* **Text block**
........
When there is a resistor in between source and capacitor, how do we know which effect predominates? Pull up of source or slow rise of capacitor voltage?

In fact, you came up with the idea yourself by imagining the circuit as two voltage sources (V1 and VC) "pulling" the common midpoint through two resistors - the "pull-up" R1 and "pull-down" R2. Each of the voltage sources tries to set its voltage at midpoint. Since VC does not "move" when V1 "jumps", the midpoint also "jumps" but weaker.

"Shifted" voltage divider

As other said, R1 and R2 constitute a voltage divider. This is an ordinary voltage divider only in the first moment when V1 "jumps". After that, this is a "shifted" voltage divider since the lower end of R2 is not grounded but is slowly "moving".

Voltage summer

Actually, the network of two resistors in series act as a voltage summer with weighted inputs (it can be easily analyzed by the superposition principle). So the V1 "jump" appears at the summer's output (the midpoint).
........
(Stored dataset items)
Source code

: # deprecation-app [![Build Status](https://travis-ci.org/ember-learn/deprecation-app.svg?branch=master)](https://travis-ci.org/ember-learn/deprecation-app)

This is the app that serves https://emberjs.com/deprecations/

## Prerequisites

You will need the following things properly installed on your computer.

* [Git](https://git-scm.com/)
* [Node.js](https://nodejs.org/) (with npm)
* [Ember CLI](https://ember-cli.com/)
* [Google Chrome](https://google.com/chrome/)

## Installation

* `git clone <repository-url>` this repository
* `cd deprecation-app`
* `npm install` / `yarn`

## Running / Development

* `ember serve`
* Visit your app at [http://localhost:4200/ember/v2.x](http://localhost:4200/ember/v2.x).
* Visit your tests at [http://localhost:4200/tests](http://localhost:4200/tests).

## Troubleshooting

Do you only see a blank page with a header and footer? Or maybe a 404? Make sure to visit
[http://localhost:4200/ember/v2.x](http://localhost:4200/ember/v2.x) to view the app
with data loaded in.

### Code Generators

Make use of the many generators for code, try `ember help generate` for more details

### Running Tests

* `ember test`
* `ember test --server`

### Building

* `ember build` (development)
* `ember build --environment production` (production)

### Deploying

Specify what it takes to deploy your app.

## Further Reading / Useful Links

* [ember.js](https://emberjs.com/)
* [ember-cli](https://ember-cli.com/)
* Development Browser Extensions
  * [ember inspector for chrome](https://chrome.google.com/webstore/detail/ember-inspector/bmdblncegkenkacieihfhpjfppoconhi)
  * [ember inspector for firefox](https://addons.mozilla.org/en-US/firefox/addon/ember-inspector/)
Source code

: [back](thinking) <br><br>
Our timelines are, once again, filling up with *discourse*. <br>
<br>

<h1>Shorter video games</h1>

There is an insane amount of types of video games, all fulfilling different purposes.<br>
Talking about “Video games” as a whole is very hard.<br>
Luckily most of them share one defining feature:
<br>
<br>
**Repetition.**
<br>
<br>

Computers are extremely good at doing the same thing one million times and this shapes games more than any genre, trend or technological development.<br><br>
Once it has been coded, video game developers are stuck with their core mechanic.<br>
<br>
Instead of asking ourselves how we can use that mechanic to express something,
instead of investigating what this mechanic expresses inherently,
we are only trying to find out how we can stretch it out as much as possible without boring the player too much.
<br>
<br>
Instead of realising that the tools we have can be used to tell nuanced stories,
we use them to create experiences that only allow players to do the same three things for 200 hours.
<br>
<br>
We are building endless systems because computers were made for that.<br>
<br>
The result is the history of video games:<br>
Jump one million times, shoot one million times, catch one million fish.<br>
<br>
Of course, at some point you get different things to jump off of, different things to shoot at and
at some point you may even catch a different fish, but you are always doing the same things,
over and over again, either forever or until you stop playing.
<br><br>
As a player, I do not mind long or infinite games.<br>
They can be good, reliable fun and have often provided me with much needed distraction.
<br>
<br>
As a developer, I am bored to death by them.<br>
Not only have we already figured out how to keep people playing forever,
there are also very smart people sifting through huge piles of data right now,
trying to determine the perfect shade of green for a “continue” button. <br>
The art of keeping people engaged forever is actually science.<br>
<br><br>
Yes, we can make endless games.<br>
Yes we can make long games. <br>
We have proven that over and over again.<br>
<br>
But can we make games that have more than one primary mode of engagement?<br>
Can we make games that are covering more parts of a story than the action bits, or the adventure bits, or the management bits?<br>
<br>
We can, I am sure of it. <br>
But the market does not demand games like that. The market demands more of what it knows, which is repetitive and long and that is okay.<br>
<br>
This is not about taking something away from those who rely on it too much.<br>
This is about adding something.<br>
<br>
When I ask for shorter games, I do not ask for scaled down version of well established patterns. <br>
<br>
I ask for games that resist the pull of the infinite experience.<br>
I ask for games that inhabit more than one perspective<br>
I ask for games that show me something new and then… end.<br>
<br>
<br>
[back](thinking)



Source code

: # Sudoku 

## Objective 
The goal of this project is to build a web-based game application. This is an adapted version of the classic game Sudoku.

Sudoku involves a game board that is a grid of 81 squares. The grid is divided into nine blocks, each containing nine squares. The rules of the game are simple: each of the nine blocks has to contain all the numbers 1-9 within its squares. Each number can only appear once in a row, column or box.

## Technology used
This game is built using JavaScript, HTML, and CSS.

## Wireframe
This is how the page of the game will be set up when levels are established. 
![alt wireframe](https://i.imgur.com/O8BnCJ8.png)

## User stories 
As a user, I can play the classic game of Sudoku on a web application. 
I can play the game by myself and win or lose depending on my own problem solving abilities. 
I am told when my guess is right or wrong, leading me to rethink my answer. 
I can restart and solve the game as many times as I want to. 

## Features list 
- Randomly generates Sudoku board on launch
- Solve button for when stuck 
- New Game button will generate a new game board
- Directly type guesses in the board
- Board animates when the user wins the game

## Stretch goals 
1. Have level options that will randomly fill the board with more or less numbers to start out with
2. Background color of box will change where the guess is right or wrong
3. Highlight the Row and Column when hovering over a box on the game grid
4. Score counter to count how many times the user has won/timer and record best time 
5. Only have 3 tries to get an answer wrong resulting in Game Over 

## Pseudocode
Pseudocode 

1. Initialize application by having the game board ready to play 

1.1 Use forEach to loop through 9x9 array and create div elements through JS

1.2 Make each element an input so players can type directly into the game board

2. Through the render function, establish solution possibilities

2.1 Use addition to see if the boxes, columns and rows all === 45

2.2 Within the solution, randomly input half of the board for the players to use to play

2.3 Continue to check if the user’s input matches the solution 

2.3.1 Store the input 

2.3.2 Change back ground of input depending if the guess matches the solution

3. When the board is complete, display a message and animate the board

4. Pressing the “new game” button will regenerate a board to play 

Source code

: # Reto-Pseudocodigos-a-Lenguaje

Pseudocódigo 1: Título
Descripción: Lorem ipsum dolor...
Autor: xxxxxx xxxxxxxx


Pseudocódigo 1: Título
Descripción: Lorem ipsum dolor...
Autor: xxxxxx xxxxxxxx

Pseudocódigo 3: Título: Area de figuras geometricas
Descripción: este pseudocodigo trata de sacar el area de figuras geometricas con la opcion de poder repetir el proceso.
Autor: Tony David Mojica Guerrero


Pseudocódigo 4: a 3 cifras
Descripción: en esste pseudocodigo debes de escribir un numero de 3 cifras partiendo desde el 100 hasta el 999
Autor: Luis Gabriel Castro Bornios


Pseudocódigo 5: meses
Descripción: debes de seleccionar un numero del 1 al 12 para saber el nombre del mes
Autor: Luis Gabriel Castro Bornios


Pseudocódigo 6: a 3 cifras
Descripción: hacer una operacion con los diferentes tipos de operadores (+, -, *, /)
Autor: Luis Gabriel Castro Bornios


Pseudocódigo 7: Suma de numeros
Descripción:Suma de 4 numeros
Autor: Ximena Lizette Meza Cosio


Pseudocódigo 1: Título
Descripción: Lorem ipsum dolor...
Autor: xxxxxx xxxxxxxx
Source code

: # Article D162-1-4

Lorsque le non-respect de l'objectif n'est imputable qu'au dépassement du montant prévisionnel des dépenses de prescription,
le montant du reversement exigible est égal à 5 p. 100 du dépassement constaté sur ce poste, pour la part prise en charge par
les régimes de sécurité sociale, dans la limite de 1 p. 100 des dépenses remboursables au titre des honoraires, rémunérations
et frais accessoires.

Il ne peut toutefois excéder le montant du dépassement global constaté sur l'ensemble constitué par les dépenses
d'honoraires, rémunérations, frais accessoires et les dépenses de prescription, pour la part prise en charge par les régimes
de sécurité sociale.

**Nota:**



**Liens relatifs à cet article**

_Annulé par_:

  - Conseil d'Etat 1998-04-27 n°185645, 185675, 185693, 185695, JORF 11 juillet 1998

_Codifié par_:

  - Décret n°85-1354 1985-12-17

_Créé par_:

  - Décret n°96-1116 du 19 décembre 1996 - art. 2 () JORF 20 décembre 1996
........
* **Work to complete**
**A)** List the labels that the circuit explanation uses for circuit components, and say what kind of component each one names.
**B)** In the entries, recast the stretch from the line containing "## Prerequisites" through the line containing "## Running / Development" as a numbered list, leaving out blank lines.

* **Solved tasks**
**A)**
- V1: a voltage source
- VC: a voltage source
- R1: a resistor, described as the "pull-up"
- R2: a resistor, described as the "pull-down"

**B)**
1. ## Prerequisites
2. You will need the following things properly installed on your computer.
3. * [Git](https://git-scm.com/)
4. * [Node.js](https://nodejs.org/) (with npm)
5. * [Ember CLI](https://ember-cli.com/)
6. * [Google Chrome](https://google.com/chrome/)
7. ## Installation
8. * `git clone <repository-url>` this repository
9. * `cd deprecation-app`
10. * `npm install` / `yarn`
11. ## Running / Development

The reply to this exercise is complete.